Provided records →
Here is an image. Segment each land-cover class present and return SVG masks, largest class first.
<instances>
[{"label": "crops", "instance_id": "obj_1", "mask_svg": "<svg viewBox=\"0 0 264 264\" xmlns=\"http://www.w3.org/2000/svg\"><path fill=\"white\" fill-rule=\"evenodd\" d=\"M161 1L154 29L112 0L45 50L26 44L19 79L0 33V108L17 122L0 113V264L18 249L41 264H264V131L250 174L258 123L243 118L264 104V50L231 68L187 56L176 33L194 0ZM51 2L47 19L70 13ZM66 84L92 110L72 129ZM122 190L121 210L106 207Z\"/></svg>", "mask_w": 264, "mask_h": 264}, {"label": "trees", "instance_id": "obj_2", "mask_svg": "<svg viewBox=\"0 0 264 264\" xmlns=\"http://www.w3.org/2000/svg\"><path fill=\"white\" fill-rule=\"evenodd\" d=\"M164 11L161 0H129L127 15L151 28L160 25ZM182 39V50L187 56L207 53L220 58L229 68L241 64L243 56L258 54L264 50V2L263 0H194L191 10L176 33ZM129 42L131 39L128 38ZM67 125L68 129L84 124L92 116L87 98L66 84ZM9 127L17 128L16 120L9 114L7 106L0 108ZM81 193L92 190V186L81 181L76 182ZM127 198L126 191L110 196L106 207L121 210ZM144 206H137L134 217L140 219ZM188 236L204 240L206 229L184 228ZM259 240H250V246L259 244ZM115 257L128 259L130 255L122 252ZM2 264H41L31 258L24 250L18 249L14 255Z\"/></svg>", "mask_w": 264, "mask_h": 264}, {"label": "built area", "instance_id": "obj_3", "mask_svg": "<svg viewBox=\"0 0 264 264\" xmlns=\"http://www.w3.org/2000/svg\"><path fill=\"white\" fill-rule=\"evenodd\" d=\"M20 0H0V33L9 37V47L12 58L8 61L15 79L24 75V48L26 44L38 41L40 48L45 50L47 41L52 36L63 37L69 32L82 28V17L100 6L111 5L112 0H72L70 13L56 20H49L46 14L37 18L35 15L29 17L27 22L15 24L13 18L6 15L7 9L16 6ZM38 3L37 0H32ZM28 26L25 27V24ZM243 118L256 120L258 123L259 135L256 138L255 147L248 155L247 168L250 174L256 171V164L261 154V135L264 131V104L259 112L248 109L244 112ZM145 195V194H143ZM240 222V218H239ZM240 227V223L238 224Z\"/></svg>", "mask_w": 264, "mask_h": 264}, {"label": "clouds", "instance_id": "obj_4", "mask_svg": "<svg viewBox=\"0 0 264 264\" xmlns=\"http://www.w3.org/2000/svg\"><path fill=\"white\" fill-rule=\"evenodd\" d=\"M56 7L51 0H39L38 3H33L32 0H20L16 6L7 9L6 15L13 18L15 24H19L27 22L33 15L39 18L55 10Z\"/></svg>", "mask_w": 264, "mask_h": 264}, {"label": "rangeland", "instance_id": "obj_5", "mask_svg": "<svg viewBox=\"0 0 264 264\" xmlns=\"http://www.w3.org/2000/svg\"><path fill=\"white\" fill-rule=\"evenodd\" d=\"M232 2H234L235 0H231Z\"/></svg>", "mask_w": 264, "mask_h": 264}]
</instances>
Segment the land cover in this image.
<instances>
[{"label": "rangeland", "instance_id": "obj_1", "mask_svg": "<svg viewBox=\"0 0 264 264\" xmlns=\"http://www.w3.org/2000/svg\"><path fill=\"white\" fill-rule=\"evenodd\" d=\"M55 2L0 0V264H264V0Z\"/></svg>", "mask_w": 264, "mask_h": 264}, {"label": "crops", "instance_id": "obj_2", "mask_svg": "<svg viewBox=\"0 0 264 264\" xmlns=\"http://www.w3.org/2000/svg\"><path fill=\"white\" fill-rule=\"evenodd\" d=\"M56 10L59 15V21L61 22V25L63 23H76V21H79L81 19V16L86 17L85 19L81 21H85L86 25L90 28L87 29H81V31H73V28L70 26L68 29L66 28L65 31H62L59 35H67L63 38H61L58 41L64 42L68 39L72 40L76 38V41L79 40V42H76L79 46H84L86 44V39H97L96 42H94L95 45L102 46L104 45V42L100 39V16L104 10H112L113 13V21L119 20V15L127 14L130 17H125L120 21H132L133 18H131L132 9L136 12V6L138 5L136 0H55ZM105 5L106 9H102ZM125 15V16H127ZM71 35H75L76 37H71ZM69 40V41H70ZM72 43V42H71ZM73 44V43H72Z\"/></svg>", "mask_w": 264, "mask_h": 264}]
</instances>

What is required →
Transcribe all of the lines in the records precisely.

Worked answer →
Here is an image. Segment each land-cover class present and return SVG masks, largest class first.
<instances>
[{"label": "crops", "instance_id": "obj_1", "mask_svg": "<svg viewBox=\"0 0 264 264\" xmlns=\"http://www.w3.org/2000/svg\"><path fill=\"white\" fill-rule=\"evenodd\" d=\"M161 1L154 29L112 0L45 50L26 44L19 79L0 33V108L17 122L0 113V264L18 249L41 264H264V131L250 174L258 123L243 118L264 104V50L231 68L187 56L176 33L194 0ZM51 2L47 19L70 13ZM66 84L92 110L72 129ZM122 190L121 210L106 207Z\"/></svg>", "mask_w": 264, "mask_h": 264}, {"label": "trees", "instance_id": "obj_2", "mask_svg": "<svg viewBox=\"0 0 264 264\" xmlns=\"http://www.w3.org/2000/svg\"><path fill=\"white\" fill-rule=\"evenodd\" d=\"M164 11L161 0H129L127 15L151 28L160 25ZM182 39V50L187 56L207 53L220 58L229 68L241 64L243 56L258 54L264 50V2L263 0H194L191 10L176 33ZM129 42L131 39L128 38ZM67 125L68 129L84 124L92 116L87 98L66 84ZM9 127L17 128L16 120L9 114L7 106L0 108ZM81 193L92 190V186L81 181L76 182ZM127 198L126 191L110 196L106 207L121 210ZM144 206H137L134 217L140 219ZM188 236L204 240L206 229L184 228ZM259 240H250V246L259 244ZM115 257L128 259L130 255L122 252ZM2 264H41L31 258L24 250L18 249L14 255Z\"/></svg>", "mask_w": 264, "mask_h": 264}, {"label": "built area", "instance_id": "obj_3", "mask_svg": "<svg viewBox=\"0 0 264 264\" xmlns=\"http://www.w3.org/2000/svg\"><path fill=\"white\" fill-rule=\"evenodd\" d=\"M20 0H0V33L9 37V47L12 58L8 61L15 79L24 75V48L26 44L38 41L40 48L45 50L47 41L52 36L63 37L69 32L82 28V17L100 6L111 5L112 0H72L70 13L56 20H49L46 14L37 18L35 15L29 17L27 22L15 24L13 18L6 15L7 9L16 6ZM38 3L37 0H32ZM28 26L25 27V24ZM243 118L256 120L258 123L259 135L256 138L255 147L248 155L247 168L250 174L256 171V164L261 154V135L264 131V104L259 112L248 109L244 112ZM145 195V194H143ZM240 222V218H239ZM240 227V223L238 224Z\"/></svg>", "mask_w": 264, "mask_h": 264}, {"label": "clouds", "instance_id": "obj_4", "mask_svg": "<svg viewBox=\"0 0 264 264\" xmlns=\"http://www.w3.org/2000/svg\"><path fill=\"white\" fill-rule=\"evenodd\" d=\"M56 7L51 0H39L38 3H33L32 0H20L16 6L7 9L6 15L13 18L15 24H19L27 22L33 15L39 18L55 10Z\"/></svg>", "mask_w": 264, "mask_h": 264}, {"label": "rangeland", "instance_id": "obj_5", "mask_svg": "<svg viewBox=\"0 0 264 264\" xmlns=\"http://www.w3.org/2000/svg\"><path fill=\"white\" fill-rule=\"evenodd\" d=\"M232 2H234L235 0H231Z\"/></svg>", "mask_w": 264, "mask_h": 264}]
</instances>
Segment the land cover in this image.
<instances>
[{"label": "rangeland", "instance_id": "obj_1", "mask_svg": "<svg viewBox=\"0 0 264 264\" xmlns=\"http://www.w3.org/2000/svg\"><path fill=\"white\" fill-rule=\"evenodd\" d=\"M55 2L0 0V264H264V0Z\"/></svg>", "mask_w": 264, "mask_h": 264}, {"label": "crops", "instance_id": "obj_2", "mask_svg": "<svg viewBox=\"0 0 264 264\" xmlns=\"http://www.w3.org/2000/svg\"><path fill=\"white\" fill-rule=\"evenodd\" d=\"M56 10L59 15V21L61 22V25L63 23H76V21H79L81 19V16L86 17L85 19L81 21H85L86 25L90 28L87 29H81V31H73V28L70 26L68 29L66 28L65 31H62L59 35H67L63 38H61L58 41L64 42L68 39L72 40L76 38V41L79 40V42H76L79 46H84L86 44V39H97L96 42H94L95 45L102 46L104 45V42L100 39V16L104 10H112L113 13V21L119 20V15L127 14L130 17H125L120 21H132L133 18H131L132 9L136 12V6L138 5L136 0H55ZM105 5L106 9H102ZM125 15V16H127ZM71 35H75L76 37H71ZM69 40V41H70ZM72 43V42H71ZM73 44V43H72Z\"/></svg>", "mask_w": 264, "mask_h": 264}]
</instances>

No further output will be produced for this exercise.